Il governo libanese sta pianificando l'introduzione di una tassa per le chiamate di WhatsApp, un'eventualità che nel paese ha scatenato forti proteste per le strade di Beirut. La tassa proposta prevede il pagamento di 20 centesimi per ogni prima chiamata del giorno effettuata attraverso il sistema di messaggistica di Facebook. Un elemento che ha infiammato ulteriormente i cittadini libanesi già colpiti da aumenti dei prezzi imposti dal governo per cercare di risolvere la sua situazione di forte debito.

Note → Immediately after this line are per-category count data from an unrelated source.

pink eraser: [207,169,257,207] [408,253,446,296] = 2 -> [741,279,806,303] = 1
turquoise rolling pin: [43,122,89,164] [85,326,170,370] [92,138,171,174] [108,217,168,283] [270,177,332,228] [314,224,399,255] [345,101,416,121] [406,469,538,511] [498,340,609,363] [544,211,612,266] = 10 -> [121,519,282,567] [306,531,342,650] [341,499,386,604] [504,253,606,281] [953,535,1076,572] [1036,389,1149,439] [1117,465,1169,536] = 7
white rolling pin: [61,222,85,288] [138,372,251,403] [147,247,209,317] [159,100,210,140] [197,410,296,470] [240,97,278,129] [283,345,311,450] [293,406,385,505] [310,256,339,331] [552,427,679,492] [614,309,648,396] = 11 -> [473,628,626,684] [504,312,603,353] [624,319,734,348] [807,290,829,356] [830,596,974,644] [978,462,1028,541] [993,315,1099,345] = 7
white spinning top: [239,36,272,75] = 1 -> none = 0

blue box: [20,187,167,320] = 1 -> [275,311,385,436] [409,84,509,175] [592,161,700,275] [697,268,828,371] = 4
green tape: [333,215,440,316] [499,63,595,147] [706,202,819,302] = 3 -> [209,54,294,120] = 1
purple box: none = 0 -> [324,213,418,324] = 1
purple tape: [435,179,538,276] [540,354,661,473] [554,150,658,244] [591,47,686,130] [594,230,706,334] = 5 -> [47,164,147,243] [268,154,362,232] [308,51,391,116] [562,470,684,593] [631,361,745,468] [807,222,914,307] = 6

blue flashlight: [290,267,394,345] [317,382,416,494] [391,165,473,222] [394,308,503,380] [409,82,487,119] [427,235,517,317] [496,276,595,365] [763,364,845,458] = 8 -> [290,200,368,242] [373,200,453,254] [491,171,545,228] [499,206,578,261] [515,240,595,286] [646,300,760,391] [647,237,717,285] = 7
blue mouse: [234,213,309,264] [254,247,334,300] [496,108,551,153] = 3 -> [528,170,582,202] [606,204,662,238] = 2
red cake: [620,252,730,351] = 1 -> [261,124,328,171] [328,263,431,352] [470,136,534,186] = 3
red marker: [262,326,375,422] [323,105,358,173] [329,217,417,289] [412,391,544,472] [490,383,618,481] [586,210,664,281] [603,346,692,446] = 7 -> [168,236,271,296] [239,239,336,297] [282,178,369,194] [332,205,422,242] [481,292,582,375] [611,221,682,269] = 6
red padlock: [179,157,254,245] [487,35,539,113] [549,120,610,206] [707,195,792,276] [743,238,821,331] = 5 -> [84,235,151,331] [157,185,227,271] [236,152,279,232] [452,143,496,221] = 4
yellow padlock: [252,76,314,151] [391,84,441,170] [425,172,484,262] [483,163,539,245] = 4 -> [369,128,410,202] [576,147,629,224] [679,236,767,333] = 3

In questo senso il Libano aveva introdotto misure già lo scorso luglio, elementi che hanno portato a pesanti conseguenze per i cittadini e messo a rischio, per esempio, le pensioni dei soldati congedati. Ora, invece, sono arrivate le proposte riguardanti l'aumento dell'IVA, le tasse sul carburante e l'introduzione di una tassa pensata appositamente per WhatsApp e che prevederebbe l'introduzione di un costo di 20 centesimi per ogni prima chiamata effettuata attraverso il servizio ogni giorno.
In Libano WhatsApp è utilizzato molto frequentemente proprio in virtù del fatto che consente di effettuare chiamate gratuite attraverso la connessione dati, un metodo low cost per tenersi in contatto che ha inevitabilmente interessato milioni di persone. Per questo la notizia ha portato numerosi manifestanti a protestare per le strade di Beirut. L'idea di introdurre una tassa sui social non è peraltro una novità: nel 2018 anche l'Uganda aveva proposto una soluzione simile che prevedeva il pagamento di 5 centesimi di dollaro ogni giorno per poter utilizzare Facebook, WhatsApp, YouTube, Twitter e gli altri social network. Un contributo viene scalato dal credito telefonico prima di consentire l'accesso a portali e applicazioni social e che è stato rinominato dai cittadini una vera e propria "social media tax".